Sunday, October 21, 2007

Grays and rainbows

Last night a more civilized conversation was had by those of us here at the hostel in which I am staying, a far cry from the previous night's anti-American argument that occurred. An Aussie, Scot, Quebecois, two Japanese, and two Bulgarians and I enjoyed a wonderful dinner. Afterwards, our host gave us a brief history of Bulgaria. I hadn't realized how close was the Bulgarian-Russian relationship since the Russians helped to liberate Bulgaria from the Ottomans. I had picked up on their hatred for the Turks on day one of my time in the country, but I had thought perhaps life under Russian rule would have changed views. I'm a little confused, though, by the role of the Ottomans in the first world war. I had always thought the Ottomans were on the opposite side of the British and admit I don't know much about that war. I know so much about WWII, as it has been rammed down our throats by Hollywood, but I remember very little about The War to End All Wars.

It's funny how skewed is the history that you learn. Each story is told from a different point of view, each version a variation of the other. I always roll my eyes at those Americans who are outraged that Columbus Day is no longer a holiday in the States, who adamantly defend the erroneous belief that Columbus discovered America when there is indisputable proof that he was not the first to arrive and that indeed, there were already people here when he came. The history they learned was biased and wrong, yet they refuse to accept reality because that "wasn't what I was taught." While people tear up and feel outrage when they watch Holocaust movies, why don't they feel outrage towards our own American ancestors who took part in the genocide of the native populations of what is now "our" land? And then we took the survivors and put them in concentration camps we call "reservations."

History is funny like that.

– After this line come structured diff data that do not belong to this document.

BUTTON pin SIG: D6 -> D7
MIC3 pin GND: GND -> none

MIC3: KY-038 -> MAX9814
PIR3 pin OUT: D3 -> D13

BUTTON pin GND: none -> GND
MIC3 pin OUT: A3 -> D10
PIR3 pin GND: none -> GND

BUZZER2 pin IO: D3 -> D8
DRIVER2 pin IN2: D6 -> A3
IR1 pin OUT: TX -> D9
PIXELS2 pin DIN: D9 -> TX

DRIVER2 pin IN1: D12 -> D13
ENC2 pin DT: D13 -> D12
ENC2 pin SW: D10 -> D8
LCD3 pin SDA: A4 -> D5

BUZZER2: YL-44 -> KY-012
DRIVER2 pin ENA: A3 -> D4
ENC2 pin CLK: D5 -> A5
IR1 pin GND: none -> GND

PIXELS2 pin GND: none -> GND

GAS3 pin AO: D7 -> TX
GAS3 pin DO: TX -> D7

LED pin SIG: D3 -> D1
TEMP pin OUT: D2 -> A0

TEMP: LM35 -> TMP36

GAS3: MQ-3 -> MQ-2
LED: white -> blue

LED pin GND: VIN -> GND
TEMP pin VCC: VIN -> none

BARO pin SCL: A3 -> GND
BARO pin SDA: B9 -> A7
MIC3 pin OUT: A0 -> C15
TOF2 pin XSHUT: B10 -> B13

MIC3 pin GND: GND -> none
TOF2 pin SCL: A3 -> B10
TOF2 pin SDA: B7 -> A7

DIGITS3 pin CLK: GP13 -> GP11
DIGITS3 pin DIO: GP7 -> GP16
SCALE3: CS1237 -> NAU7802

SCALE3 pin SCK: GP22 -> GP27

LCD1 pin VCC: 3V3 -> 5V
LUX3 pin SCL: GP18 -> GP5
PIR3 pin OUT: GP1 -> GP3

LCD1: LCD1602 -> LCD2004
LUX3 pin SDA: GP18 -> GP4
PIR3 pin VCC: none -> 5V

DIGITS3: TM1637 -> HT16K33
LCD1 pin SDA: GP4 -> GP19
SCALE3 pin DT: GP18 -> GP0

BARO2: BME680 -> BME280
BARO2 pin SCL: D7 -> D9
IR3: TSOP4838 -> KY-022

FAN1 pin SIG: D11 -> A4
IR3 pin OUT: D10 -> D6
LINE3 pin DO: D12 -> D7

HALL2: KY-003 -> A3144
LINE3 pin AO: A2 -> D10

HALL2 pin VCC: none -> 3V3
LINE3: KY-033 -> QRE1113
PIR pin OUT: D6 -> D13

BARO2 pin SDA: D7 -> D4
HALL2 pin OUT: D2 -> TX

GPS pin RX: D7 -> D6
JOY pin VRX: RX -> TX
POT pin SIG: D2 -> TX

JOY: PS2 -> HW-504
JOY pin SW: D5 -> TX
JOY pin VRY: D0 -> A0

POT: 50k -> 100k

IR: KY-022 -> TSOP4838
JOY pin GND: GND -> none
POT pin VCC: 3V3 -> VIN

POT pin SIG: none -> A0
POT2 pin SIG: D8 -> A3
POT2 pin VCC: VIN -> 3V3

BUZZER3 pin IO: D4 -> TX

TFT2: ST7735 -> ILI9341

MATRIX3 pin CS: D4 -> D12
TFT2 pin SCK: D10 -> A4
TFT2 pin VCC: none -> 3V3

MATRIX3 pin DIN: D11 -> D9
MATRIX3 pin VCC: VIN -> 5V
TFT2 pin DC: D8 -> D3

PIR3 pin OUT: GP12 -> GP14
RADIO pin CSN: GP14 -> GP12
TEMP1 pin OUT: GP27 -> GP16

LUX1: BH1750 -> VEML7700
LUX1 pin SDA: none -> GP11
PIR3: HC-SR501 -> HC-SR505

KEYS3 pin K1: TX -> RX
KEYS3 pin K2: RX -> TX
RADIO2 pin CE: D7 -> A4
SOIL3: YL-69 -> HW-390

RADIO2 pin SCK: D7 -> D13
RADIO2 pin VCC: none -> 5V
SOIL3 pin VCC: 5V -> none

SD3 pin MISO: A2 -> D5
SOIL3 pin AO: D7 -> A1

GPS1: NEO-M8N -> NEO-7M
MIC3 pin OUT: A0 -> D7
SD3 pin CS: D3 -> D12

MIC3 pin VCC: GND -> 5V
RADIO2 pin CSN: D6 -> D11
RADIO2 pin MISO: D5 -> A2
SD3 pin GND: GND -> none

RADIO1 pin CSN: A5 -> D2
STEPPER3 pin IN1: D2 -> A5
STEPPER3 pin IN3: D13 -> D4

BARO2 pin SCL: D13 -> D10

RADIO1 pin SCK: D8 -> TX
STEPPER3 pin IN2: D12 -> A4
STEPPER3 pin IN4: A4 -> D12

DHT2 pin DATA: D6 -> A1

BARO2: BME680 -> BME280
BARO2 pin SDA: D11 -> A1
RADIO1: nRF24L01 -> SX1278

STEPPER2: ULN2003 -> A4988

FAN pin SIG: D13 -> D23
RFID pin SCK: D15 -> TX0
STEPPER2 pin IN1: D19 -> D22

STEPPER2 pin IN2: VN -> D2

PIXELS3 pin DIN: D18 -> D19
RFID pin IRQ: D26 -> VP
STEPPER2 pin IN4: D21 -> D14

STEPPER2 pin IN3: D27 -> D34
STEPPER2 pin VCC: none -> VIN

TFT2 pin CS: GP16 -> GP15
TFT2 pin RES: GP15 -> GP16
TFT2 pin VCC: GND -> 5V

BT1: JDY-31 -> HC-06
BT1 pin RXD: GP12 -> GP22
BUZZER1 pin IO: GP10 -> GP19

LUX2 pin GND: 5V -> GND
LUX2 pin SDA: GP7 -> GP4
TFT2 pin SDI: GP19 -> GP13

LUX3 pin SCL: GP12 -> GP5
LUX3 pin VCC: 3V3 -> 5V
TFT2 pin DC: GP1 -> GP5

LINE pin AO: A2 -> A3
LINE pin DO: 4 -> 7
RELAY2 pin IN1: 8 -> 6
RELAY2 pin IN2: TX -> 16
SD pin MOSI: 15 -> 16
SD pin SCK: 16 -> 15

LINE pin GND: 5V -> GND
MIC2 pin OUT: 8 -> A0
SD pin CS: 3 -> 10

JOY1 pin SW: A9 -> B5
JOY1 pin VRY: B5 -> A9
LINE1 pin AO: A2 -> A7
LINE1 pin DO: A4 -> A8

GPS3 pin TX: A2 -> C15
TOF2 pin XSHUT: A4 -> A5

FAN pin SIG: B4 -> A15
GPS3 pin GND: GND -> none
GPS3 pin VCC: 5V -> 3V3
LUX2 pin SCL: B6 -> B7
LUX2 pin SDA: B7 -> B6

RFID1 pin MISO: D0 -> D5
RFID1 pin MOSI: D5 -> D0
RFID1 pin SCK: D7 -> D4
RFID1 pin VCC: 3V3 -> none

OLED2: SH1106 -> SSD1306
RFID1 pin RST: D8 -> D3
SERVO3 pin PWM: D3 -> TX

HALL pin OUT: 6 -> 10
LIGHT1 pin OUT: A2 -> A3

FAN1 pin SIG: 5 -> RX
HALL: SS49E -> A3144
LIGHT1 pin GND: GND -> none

It's full of good guys and bad guys who are constantly switching sides and loyalties. I remember being confused as a kid that the evil Russians fought on "our side" during World War II. It was pretty tough for me to wrap my head around the fact that our mortal enemy was an ally fighting "evil" fascism. Which was the real evil? How could the evil Russians be fighting the evil Germans?

Being an astute kid, it didn't take long for me to realize that nothing is black and white, that the whole world is a swirling mass of gray like the concrete structures built by the Soviets in the 60s and 70s that look like the concrete structures built in the 60s and 70s in Washington, DC.

I prefer the colors of the world - the fresh yellow paint on the newly renovated building I can see from where I sit in post-Soviet Bulgaria, the joy inciting green of a freshly mowed baseball field, the creamy brown of the cappuccino in my glass, the blue stripe of my very warm sweater on this damp, dreary day...color is such life, and the Bulgarians know it. I've walked past apartment buildings where people have painted the walls of their balconies with pinks, purples, greens, and yellows, where flowers bloom from bright flower boxes, where people have been creative in ridding this city of the drab grayness and have made it come to life. We should all learn to find the color in the gray.

Two nights ago, I watched a Serbian film called Black Cat, White Cat with people from several different countries. In the end, the black and white mix. This is how the world is, how history is, and it's a shame more people can't see it that way.